# Looking at Buying a Clausing 6930 series Lathe--What Do I Need to Know?



## Utah Smitty (Feb 27, 2018)

I've been looking for something to upgrade to from my South Bend Heavy 10.  I've looked at new Precision Matthews and Clark Taiwan lathes, but they're a little over my budget.

I ran across a guy in another state advertising a Clausing 6930 series lathe with a lot of tooling--toolpost grinder, milling attachments, micrometers, Dial indicators, 3 & 4 jaw chuck, steady rest, Aloris QC toolpost and holders, drills, reamers, carbide cutters, etc. He's asking $4,900, which may be a little high.

Anyway...

The 6930 series lathes use stepped pulleys between the motor and intermediate shaft instead of the Variable pulleys that the 5910/6910 series lathes have. I would probably put a 3 hp DC motor with a variable speed control on it rather than mess with the pulleys.

What do I need to look for in these machines?--any weaknesses, or recurring faults?

Thanks,

Utah Smitty


----------



## 4GSR (Feb 28, 2018)

If it has a 3 phase motor on it, go with a VFD.  Be a lot cheaper than a DC motor and controller now days.

6900 series lathes are fairly nice lathes.  You can still get most of the repair parts for it today if needed. 

Not much tooling for the the price.  See if you can get them down to $3500 at least.
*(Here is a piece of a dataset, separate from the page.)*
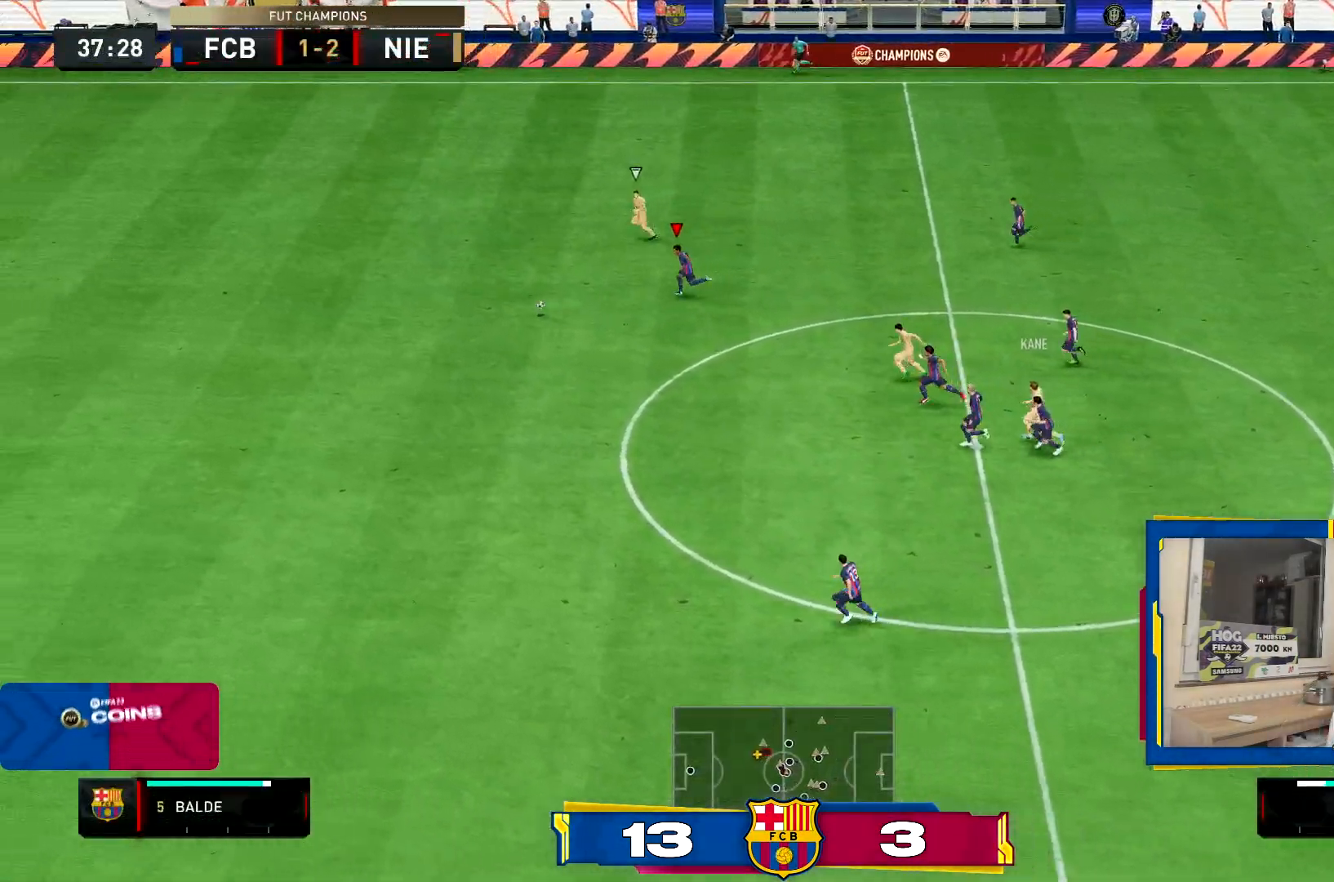
{"buttons": ["TRIANGLE", "R2"], "left_stick": "left", "right_stick": "center", "events": [[100, "TRIANGLE", "down"]]}
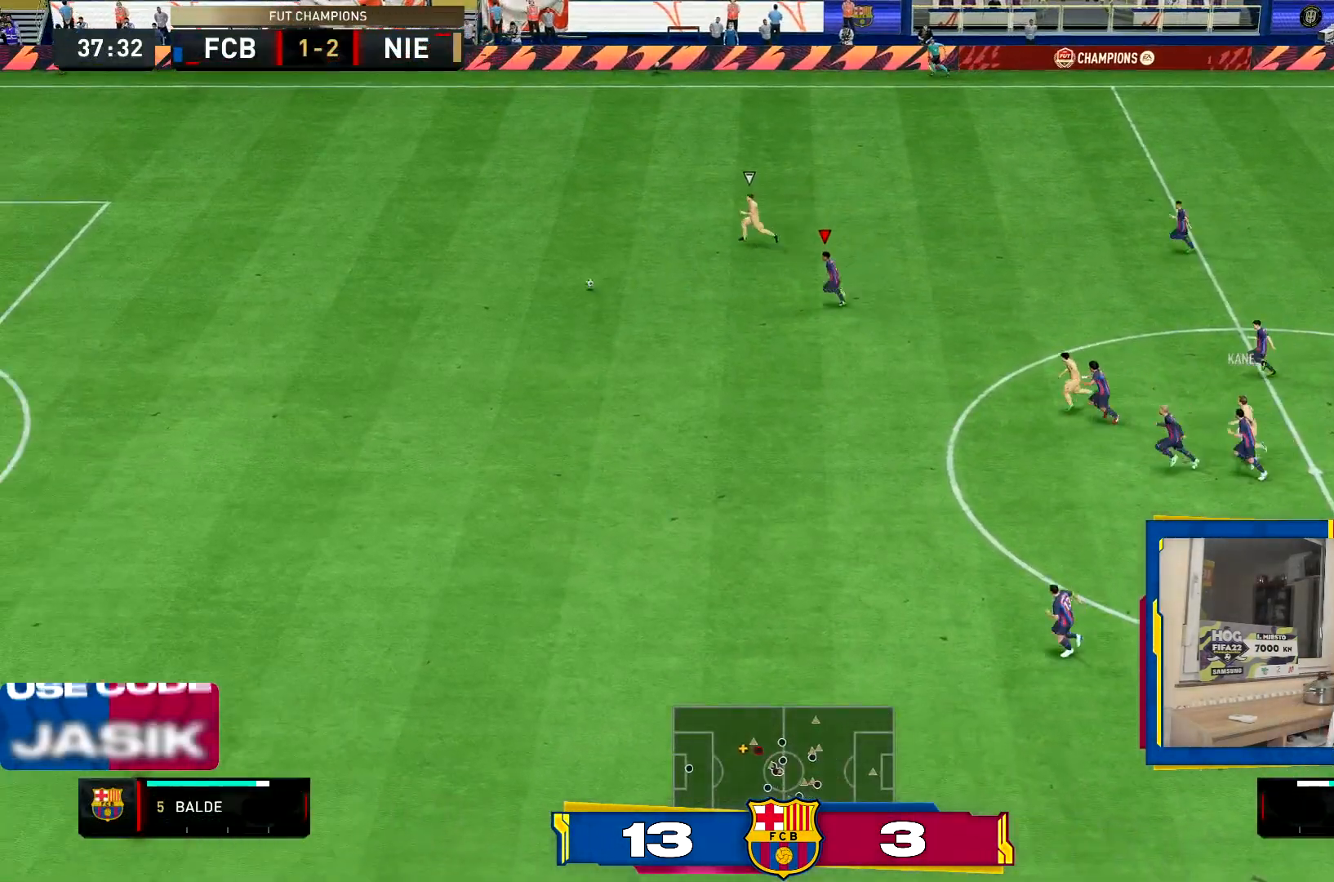
{"buttons": ["TRIANGLE", "R2"], "left_stick": "left", "right_stick": "center", "events": []}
Oops, I didn't read all of the text, just looked at the pictures.  Lots of tooling, probably worth the asking price.  Still, it's used, and devalued IMO.  Shoot for around $3800 and go from there.


----------



## wa5cab (Feb 28, 2018)

Whether you go with a DC or a variable speed AC motor, don't disable the step pulleys.  You shouldn't run either type motor too slowly or it will overheat.


----------